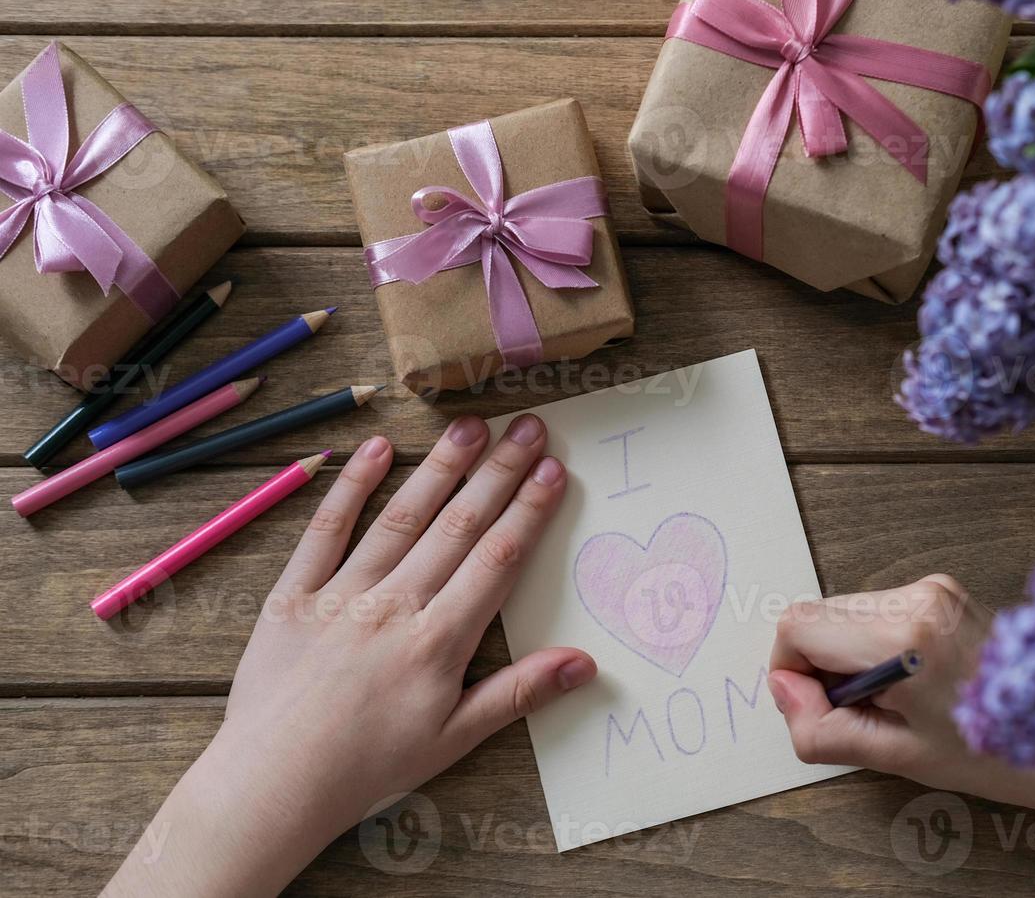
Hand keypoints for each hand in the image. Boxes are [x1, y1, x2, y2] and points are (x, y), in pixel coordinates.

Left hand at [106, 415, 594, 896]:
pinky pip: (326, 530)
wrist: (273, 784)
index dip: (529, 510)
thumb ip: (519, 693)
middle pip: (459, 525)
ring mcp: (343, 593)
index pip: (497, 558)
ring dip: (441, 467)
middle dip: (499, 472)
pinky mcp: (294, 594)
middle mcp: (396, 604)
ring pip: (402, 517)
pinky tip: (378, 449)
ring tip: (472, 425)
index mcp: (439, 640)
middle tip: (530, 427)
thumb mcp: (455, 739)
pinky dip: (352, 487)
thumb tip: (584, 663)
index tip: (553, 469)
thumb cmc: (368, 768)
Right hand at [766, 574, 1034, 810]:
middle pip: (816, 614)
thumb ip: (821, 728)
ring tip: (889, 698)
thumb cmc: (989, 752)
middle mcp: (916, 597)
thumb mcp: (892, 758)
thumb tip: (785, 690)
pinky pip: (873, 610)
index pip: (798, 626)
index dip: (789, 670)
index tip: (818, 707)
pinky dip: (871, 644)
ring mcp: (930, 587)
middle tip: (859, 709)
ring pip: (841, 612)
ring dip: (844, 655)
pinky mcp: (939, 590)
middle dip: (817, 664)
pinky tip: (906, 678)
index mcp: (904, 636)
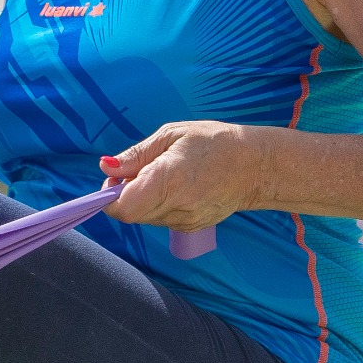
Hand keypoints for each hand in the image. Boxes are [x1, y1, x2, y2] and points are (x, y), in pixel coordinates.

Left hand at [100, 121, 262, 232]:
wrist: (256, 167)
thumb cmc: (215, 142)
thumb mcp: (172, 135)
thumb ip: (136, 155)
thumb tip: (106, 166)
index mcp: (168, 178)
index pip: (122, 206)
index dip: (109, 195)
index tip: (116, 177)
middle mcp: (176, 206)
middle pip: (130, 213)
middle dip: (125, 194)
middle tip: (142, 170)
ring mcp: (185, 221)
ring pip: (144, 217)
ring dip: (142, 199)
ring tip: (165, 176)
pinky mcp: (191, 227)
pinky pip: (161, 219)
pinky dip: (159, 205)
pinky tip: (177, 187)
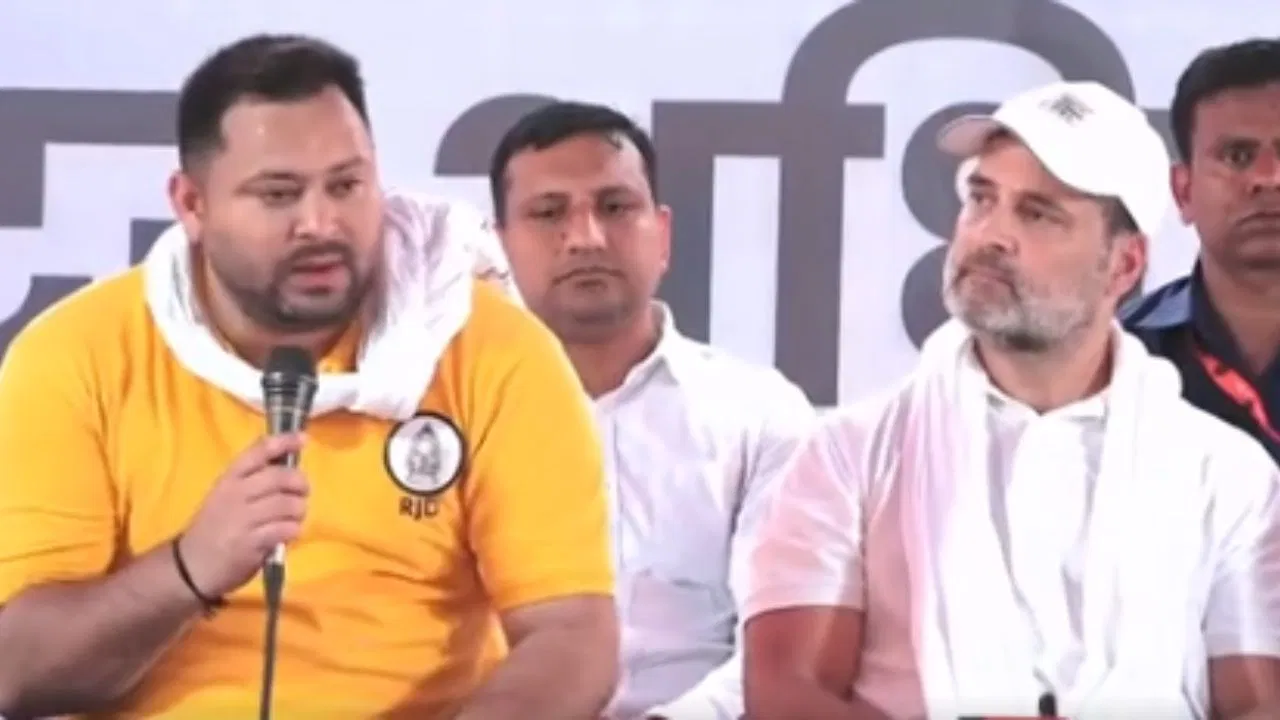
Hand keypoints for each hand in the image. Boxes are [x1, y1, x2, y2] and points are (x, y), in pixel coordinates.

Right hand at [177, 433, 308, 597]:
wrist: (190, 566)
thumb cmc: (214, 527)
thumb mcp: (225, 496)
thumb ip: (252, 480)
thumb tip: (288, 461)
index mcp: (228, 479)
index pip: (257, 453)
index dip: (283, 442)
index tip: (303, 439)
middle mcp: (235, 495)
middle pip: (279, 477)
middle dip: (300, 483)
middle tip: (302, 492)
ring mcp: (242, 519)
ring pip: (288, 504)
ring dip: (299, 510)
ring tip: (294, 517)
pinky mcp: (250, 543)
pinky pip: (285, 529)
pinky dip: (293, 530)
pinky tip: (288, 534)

--

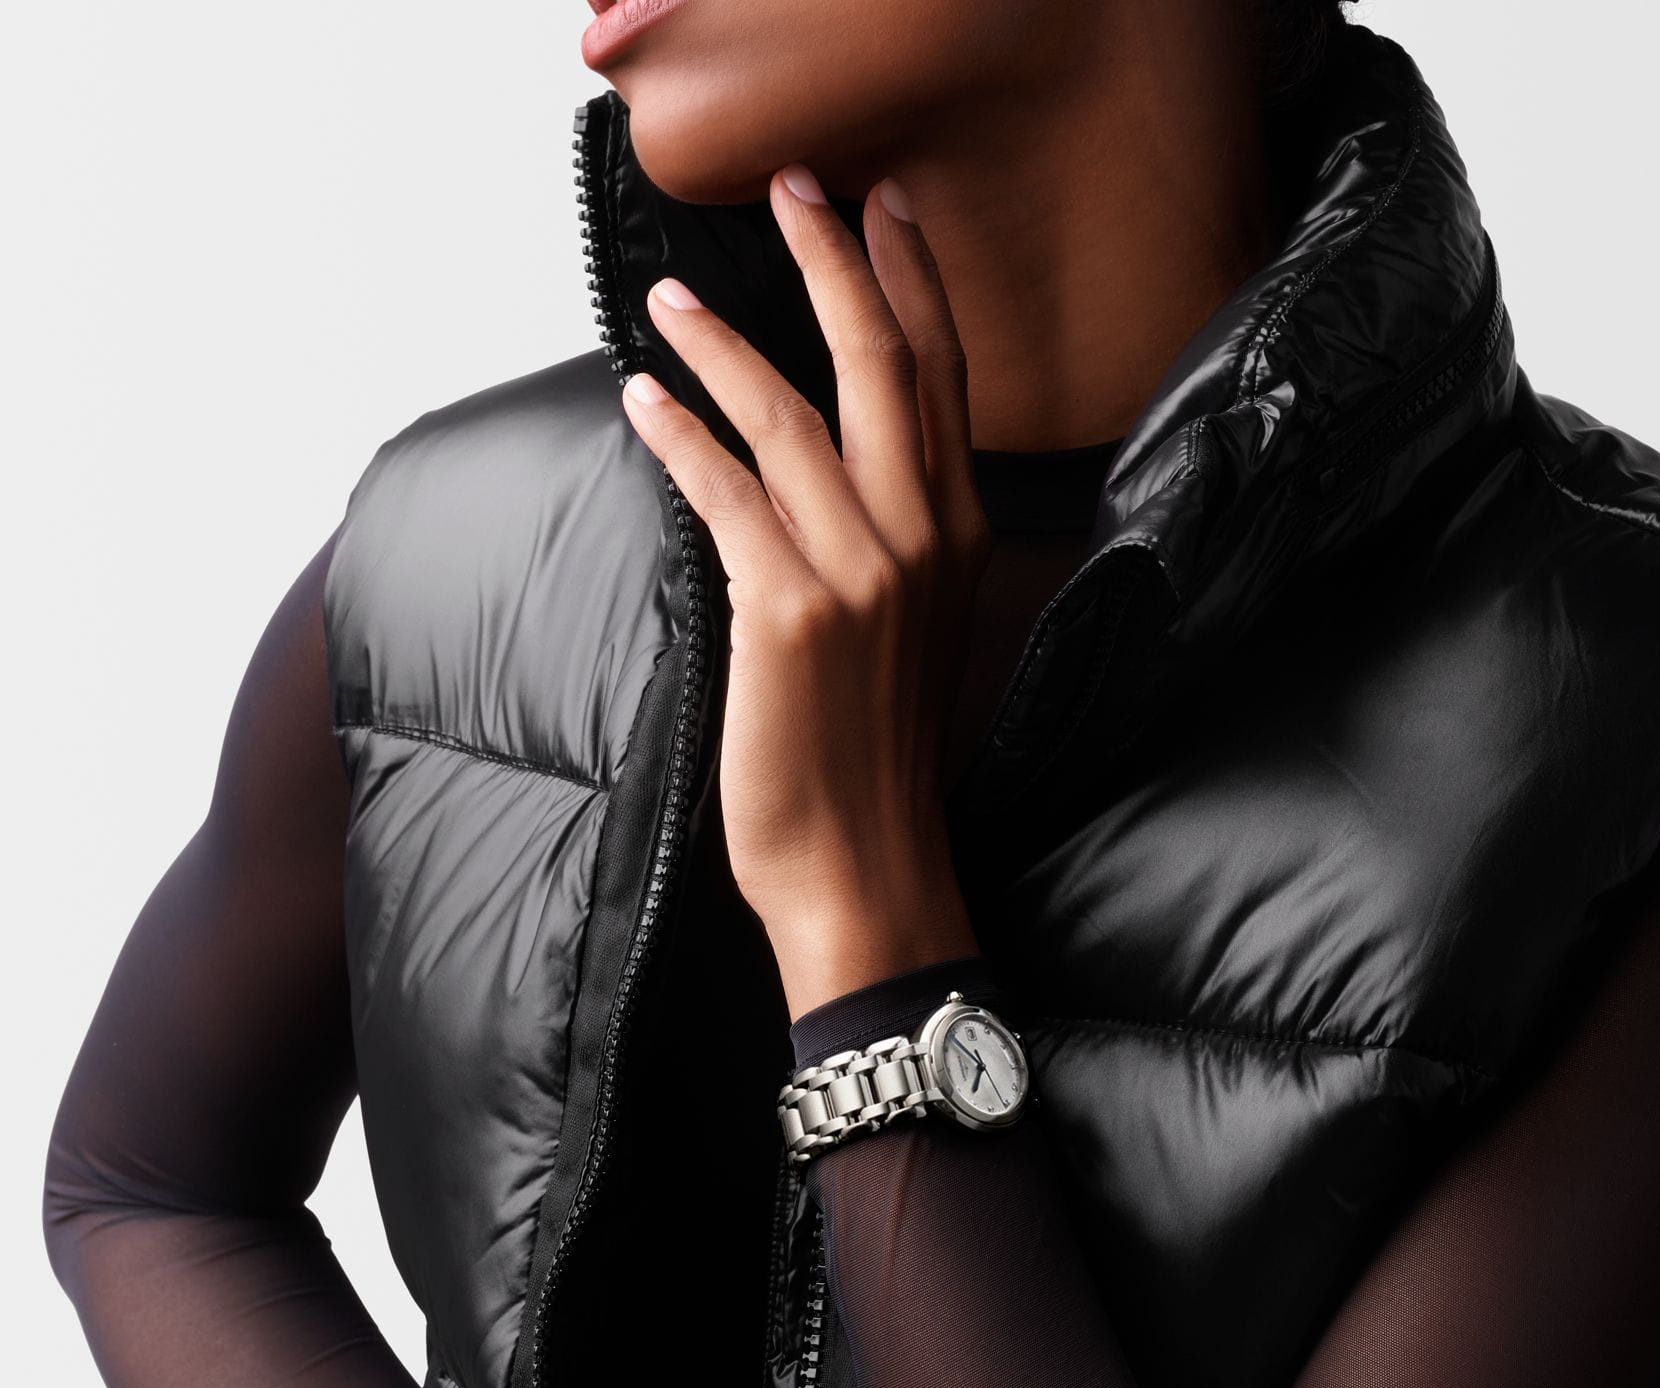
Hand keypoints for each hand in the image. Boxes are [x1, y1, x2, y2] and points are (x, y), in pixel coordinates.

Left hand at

→ Goal of the exercise
Across the material above, how many lines have the word "Left" in them? Answer with a bare number.

→ Task response
3